Notre-Dame de Dijon : l'édifice
Le Jacquemart
Sur
l'amorce de la tour sud de la façade occidentale de Notre-Dame, un campanile
en bois couvert d'une terrasse en plomb supporte le Jacquemart de Dijon. Il comporte
quatre automates en métal, frappant sur trois cloches, l'heure étant
indiquée sur un cadran. Ces personnages arborent une couleur verte de cuivre
oxydé, le cadran étant peint quant à lui en bleu et or, rappelant
les couleurs dont le Jacquemart avait été revêtu à
l'origine.
Le duc de Bourgogne Philippe le Hardi prit cette horloge à Courtrai en 1382. Il l'offrit à la capitale de ses Etats et elle fut installée en 1383 sur la façade de Notre-Dame.
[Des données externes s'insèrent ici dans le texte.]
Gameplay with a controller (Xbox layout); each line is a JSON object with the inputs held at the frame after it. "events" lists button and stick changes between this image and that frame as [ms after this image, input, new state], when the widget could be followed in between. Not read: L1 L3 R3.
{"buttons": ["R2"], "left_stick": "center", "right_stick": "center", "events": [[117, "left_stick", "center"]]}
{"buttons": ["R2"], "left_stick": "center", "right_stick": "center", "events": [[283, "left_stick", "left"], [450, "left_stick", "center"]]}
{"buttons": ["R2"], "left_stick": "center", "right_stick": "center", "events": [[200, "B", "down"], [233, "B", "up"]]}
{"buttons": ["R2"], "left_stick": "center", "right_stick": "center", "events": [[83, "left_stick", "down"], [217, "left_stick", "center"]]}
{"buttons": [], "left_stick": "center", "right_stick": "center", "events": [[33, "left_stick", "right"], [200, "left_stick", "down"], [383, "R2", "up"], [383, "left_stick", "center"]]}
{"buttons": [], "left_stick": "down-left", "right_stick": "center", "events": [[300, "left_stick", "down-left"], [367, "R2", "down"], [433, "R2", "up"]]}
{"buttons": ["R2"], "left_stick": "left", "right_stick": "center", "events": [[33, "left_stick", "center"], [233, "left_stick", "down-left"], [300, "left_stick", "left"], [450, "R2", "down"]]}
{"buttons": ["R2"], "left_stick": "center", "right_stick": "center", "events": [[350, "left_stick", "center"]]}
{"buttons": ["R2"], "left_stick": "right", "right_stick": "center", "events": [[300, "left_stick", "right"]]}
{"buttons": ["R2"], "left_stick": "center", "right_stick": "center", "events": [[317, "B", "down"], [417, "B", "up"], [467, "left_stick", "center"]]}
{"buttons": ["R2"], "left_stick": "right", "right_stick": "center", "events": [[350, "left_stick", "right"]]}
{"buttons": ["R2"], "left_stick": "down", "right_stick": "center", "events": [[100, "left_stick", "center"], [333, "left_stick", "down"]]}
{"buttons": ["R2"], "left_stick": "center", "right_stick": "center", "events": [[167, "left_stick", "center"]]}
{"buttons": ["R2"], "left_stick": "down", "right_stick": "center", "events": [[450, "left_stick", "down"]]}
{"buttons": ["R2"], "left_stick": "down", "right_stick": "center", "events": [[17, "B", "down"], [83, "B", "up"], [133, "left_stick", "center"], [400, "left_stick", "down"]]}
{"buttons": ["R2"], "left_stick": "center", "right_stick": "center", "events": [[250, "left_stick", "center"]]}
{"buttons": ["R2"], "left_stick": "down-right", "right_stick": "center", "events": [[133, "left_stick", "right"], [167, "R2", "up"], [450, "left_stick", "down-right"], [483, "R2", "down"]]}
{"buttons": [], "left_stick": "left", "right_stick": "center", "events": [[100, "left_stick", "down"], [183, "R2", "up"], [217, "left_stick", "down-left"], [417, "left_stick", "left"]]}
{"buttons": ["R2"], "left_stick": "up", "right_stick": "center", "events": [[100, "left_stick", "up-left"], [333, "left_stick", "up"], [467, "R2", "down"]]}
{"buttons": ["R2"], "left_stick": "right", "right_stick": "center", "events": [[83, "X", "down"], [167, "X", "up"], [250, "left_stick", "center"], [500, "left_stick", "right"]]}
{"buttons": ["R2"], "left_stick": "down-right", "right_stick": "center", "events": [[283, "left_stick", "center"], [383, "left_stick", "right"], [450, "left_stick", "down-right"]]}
Elle ne comportait alors qu'un automate, le mécanisme et une cloche, refondue et augmentée en 1383. En 1458, la figure sonnante, appelée jusqu'alors "lomme qui fiert du martel", fut dénommée pour la première fois "le Jaquemart". L'orthographe définitive de "Jacquemart" s'imposa plus tard. En 1651, les Dijonnais lui adjoignirent un automate représentant une femme, qu'ils baptisèrent Jacqueline. En 1714 ou peu après, le serrurier Jean Sonnois créa un troisième automate figurant un enfant, qui fut dénommé Jacquelinet. Un deuxième enfant automate fut ajouté en 1884.
Le Jacquemart fonctionne toujours sur la façade de Notre-Dame. Munis chacun d'un marteau, Jacquemart et Jacqueline sonnent alternativement les heures sur la cloche de 1383. Leurs "enfants" frappent de quart d'heure en quart d'heure, chacun sur une des deux petites cloches, que dissimule le cadran. Des touristes s'arrêtent régulièrement devant l'église, rue Musette, pour observer le Jacquemart sonnant les heures.